Ok, I think I need put the differential equation like a frobenius differential equation, then I get, with the initial equation, that my solution is define by $$ \varphi_1(t)=\sum_{n=0}^{\infty} a_n(t-1)^{n+1}$$
$$\varphi_2(t)=C\varphi_1(t)\log(t-1)+\sum_{n=0}^{\infty} b_n(t-1)^n $$
I can not work with $\varphi_1$ in $(1)$, I do not know... someone could help me?
 A: It's pretty easy to show by substitution that $t=1$ is a regular point for this equation, since all the coefficients have finite values at this point.
Which means, we can search for solution as a regular power series around $t=1$, and the Frobenius method is not needed here.

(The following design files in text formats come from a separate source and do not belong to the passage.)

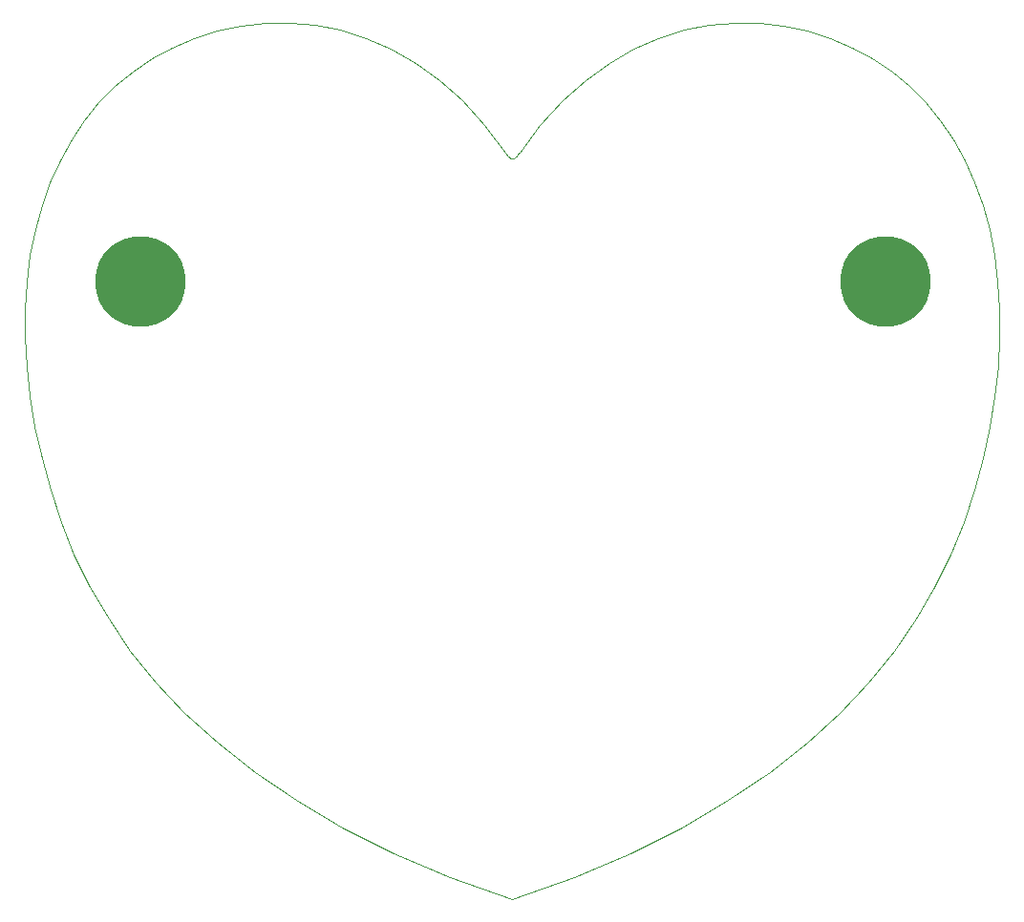
<source format=gbr>
G04 #@! TF.FileFunction,Paste,Top*
%FSLAX46Y46*%
G04 Gerber Fmt 4.6, Leading zero omitted, Abs format (unit mm)*
G04 Created by KiCad (PCBNEW 4.0.7) date 11/09/18 11:24:19*
%MOMM*%
%LPD*%
G01*
G04 APERTURE LIST*
%ADD10C,0.100000*%
%ADD11C,8.000000*%
G04 APERTURE END LIST*
D10*
X149092301Y-78771685D02*
X149124258Y-78727400D01*
X149060344Y-78815736D02*
X149092301Y-78771685D01*
X149028388Y-78859320D02*
X149060344Y-78815736D01*
X148996431Y-78902206D02*
X149028388Y-78859320D01*
X148964474Y-78944159D02*
X148996431Y-78902206D01*
X148932517Y-78984946D02*
X148964474Y-78944159D01*
X148900560Y-79024335D02*
X148932517Y-78984946D01*
X148868603Y-79062091D02*
X148900560Y-79024335D01*
X148836647Y-79097983D02*
X148868603Y-79062091D01*
X148804690Y-79131777D02*
X148836647Y-79097983D01*
X148772733Y-79163239D02*
X148804690Y-79131777D01*
X148740776Y-79192137D02*
X148772733Y-79163239D01*
X148708819Y-79218237D02*
X148740776Y-79192137D01*
X148676863Y-79241307D02*
X148708819Y-79218237D01*
X148644906Y-79261113D02*
X148676863Y-79241307D01*
X148612949Y-79277422D02*
X148644906Y-79261113D01*
X148580992Y-79290001D02*
X148612949Y-79277422D01*
X148549035Y-79298617D02*
X148580992Y-79290001D01*
X148517078Y-79303037D02*
X148549035Y-79298617D01*
X148485122Y-79303037D02*
X148517078Y-79303037D01*
X148453165Y-79298617D02*
X148485122Y-79303037D01*
X148421208Y-79290001D02*
X148453165Y-79298617D01*
X148389251Y-79277422D02*
X148421208Y-79290001D01*
X148357294Y-79261113D02*
X148389251Y-79277422D01*
X148325337Y-79241307D02*
X148357294Y-79261113D01*
X148293381Y-79218237D02*
X148325337Y-79241307D01*
X148261424Y-79192137D02*
X148293381Y-79218237D01*
X148229467Y-79163239D02*
X148261424Y-79192137D01*
X148197510Y-79131777D02*
X148229467Y-79163239D01*
X148165553Y-79097983D02*
X148197510Y-79131777D01*
X148133597Y-79062091D02*
X148165553Y-79097983D01*
X148101640Y-79024335D02*
X148133597Y-79062091D01*
X148069683Y-78984946D02*
X148101640Y-79024335D01*
X148037726Y-78944159D02*
X148069683Y-78984946D01*
X148005769Y-78902206D02*
X148037726Y-78944159D01*
X147973812Y-78859320D02*
X148005769Y-78902206D01*
X147941856Y-78815736D02*
X147973812Y-78859320D01*
X147909899Y-78771685D02*
X147941856Y-78815736D01*
X147877942Y-78727400D02*
X147909899Y-78771685D01*
X146024691Y-76265210D02*
X147877942Y-78727400D01*
X144066980Y-74126681D02*
X146024691Y-76265210D01*
X142021176Y-72299991D02*
X144066980Y-74126681D01*
X139903649Y-70773315D02*
X142021176Y-72299991D01*
X137730764Y-69534830D02*
X139903649Y-70773315D01*
X135518890Y-68572714D02*
X137730764Y-69534830D01*
X133284394Y-67875143D02*
X135518890Y-68572714D01*
X131043644Y-67430294D02*
X133284394Y-67875143D01*
X128813008Y-67226344D02*
X131043644Y-67430294D01*
X126608853Y-67251469D02*
X128813008Y-67226344D01*
X124447546Y-67493847D02*
X126608853Y-67251469D01*
X122345456Y-67941653D02*
X124447546Y-67493847D01*
X120318950Y-68583065D02*
X122345456Y-67941653D01*
X118384396Y-69406260D02*
X120318950Y-68583065D01*
X116558161Y-70399414D02*
X118384396Y-69406260D01*
X114856518Y-71550739D02*
X116558161Y-70399414D01*
X113290051Y-72850505D02*
X114856518Y-71550739D01*
X111860524Y-74292176D02*
X113290051Y-72850505D01*
X110568943Y-75869492D02*
X111860524Y-74292176D01*
X109416314Y-77576191D02*
X110568943Y-75869492D01*
X108403644Y-79406012D02*
X109416314Y-77576191D01*
X107531938Y-81352693D02*
X108403644Y-79406012D01*
X106802203Y-83409973D02*
X107531938Y-81352693D01*
X106215445Y-85571591D02*
X106802203Y-83409973D01*
X105772670Y-87831286D02*
X106215445Y-85571591D01*
X105474884Y-90182796D02*
X105772670Y-87831286D01*
X105323093Y-92619860D02*
X105474884Y-90182796D01*
X105318303Y-95136217D02*
X105323093Y-92619860D01*
X105461521Y-97725605D02*
X105318303Y-95136217D01*
X105753752Y-100381763D02*
X105461521Y-97725605D01*
X106196003Y-103098430D02*
X105753752Y-100381763D01*
X106790359Y-105868984D02*
X106196003Y-103098430D01*
X107551450Y-108682610D02*
X106790359Y-105868984D01*
X108502001Y-111525785D02*
X107551450Y-108682610D01*
X109664872Y-114384945D02*
X108502001Y-111525785D01*
X111062923Y-117246524D02*
X109664872Y-114384945D01*
X112719011Y-120096954D02*
X111062923Y-117246524D01*
X114655998Y-122922671D02*
X112719011Y-120096954D01*
X116896742Y-125710108D02*
X114655998Y-122922671D01*
X119464104Y-128445699D02*
X116896742Y-125710108D01*
X122380941Y-131115878D02*
X119464104Y-128445699D01*
X125670114Y-133707078D02*
X122380941Y-131115878D01*
X129354483Y-136205735D02*
X125670114Y-133707078D01*
X133456907Y-138598282D02*
X129354483Y-136205735D01*
X138000244Y-140871152D02*
X133456907Y-138598282D01*
X143007356Y-143010780D02*
X138000244Y-140871152D01*
X148501100Y-145003600D02*
X143007356Y-143010780D01*
X150977509Y-76265210D02*
X149124258Y-78727400D01*
X152935220Y-74126681D02*
X150977509Y-76265210D01*
X154981024Y-72299991D02*
X152935220Y-74126681D01*
X157098551Y-70773315D02*
X154981024Y-72299991D01*
X159271436Y-69534830D02*
X157098551Y-70773315D01*
X161483310Y-68572714D02*
X159271436Y-69534830D01*
X163717806Y-67875143D02*
X161483310Y-68572714D01*
X165958556Y-67430294D02*
X163717806Y-67875143D01*
X168189192Y-67226344D02*
X165958556Y-67430294D01*
X170393347Y-67251469D02*
X168189192Y-67226344D01*
X172554654Y-67493847D02*
X170393347Y-67251469D01*
X174656744Y-67941653D02*
X172554654Y-67493847D01*
X176683250Y-68583065D02*
X174656744Y-67941653D01*
X178617804Y-69406260D02*
X176683250Y-68583065D01*
X180444039Y-70399414D02*
X178617804Y-69406260D01*
X182145682Y-71550739D02*
X180444039Y-70399414D01*
X183712149Y-72850505D02*
X182145682Y-71550739D01*
X185141676Y-74292176D02*
X183712149Y-72850505D01*
X186433257Y-75869492D02*
X185141676Y-74292176D01*
X187585886Y-77576191D02*
X186433257Y-75869492D01*
X188598556Y-79406012D02*
X187585886Y-77576191D01*
X189470262Y-81352693D02*
X188598556Y-79406012D01*
X190199997Y-83409973D02*
X189470262Y-81352693D01*
X190786755Y-85571591D02*
X190199997Y-83409973D01*
X191229530Y-87831286D02*
X190786755Y-85571591D01*
X191527316Y-90182796D02*
X191229530Y-87831286D01*
X191679107Y-92619860D02*
X191527316Y-90182796D01*
X191683897Y-95136217D02*
X191679107Y-92619860D01*
X191540679Y-97725605D02*
X191683897Y-95136217D01*
X191248448Y-100381763D02*
X191540679Y-97725605D01*
X190806197Y-103098430D02*
X191248448Y-100381763D01*
X190211841Y-105868984D02*
X190806197Y-103098430D01*
X189450750Y-108682610D02*
X190211841Y-105868984D01*
X188500199Y-111525785D02*
X189450750Y-108682610D01*
X187337328Y-114384945D02*
X188500199Y-111525785D01*
X185939277Y-117246524D02*
X187337328Y-114384945D01*
X184283189Y-120096954D02*
X185939277Y-117246524D01*
X182346202Y-122922671D02*
X184283189Y-120096954D01*
X180105458Y-125710108D02*
X182346202Y-122922671D01*
X177538096Y-128445699D02*
X180105458Y-125710108D01*
X174621259Y-131115878D02*
X177538096Y-128445699D01*
X171332086Y-133707078D02*
X174621259Y-131115878D01*
X167647717Y-136205735D02*
X171332086Y-133707078D01*
X163545293Y-138598282D02*
X167647717Y-136205735D01*
X159001956Y-140871152D02*
X163545293Y-138598282D01*
X153994844Y-143010780D02*
X159001956Y-140871152D01*
X148501100Y-145003600D02*
X153994844Y-143010780D01*
D11*
X181610000Y-90170000D03*
X115570000Y-90170000D03*
M02*

</source>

It makes more sence to introduce a new variable:
$$u=t-1, \qquad y(u)=x(t)$$
Then our equation becomes:
$$y''+(1+u)y'+\frac{1}{3+3u+u^2}y=0$$
As the denominator is not $0$ for $u \to 0$, we can multiply the equation by it:
$$(3+3u+u^2)y''+(3+6u+4u^2+u^3) y'+y=0$$
Now we search for the solution in the form:
$$y=\sum_{n=0}^\infty a_n u^n$$
Substitution gives us the following recurrence:
$$3n(n-1)a_n+3(n-1)^2 a_{n-1} +(n^2+n-5) a_{n-2}+4(n-3)a_{n-3}+(n-4)a_{n-4}=0 \tag{2}$$
$$n \geq 4$$
From initial conditions and appropriate equations for initial terms we can see that:
$$a_0=0$$
$$a_1=1$$
$$a_2=-\frac12$$
$$a_3=-\frac{1}{18}$$
Now we can use the recurrence (2) to get every other coefficient:
$$a_4=\frac{5}{36}$$
$$\cdots$$

We can go back to $x(t)$ by writing:
$$x=\sum_{n=0}^\infty a_n (t-1)^n$$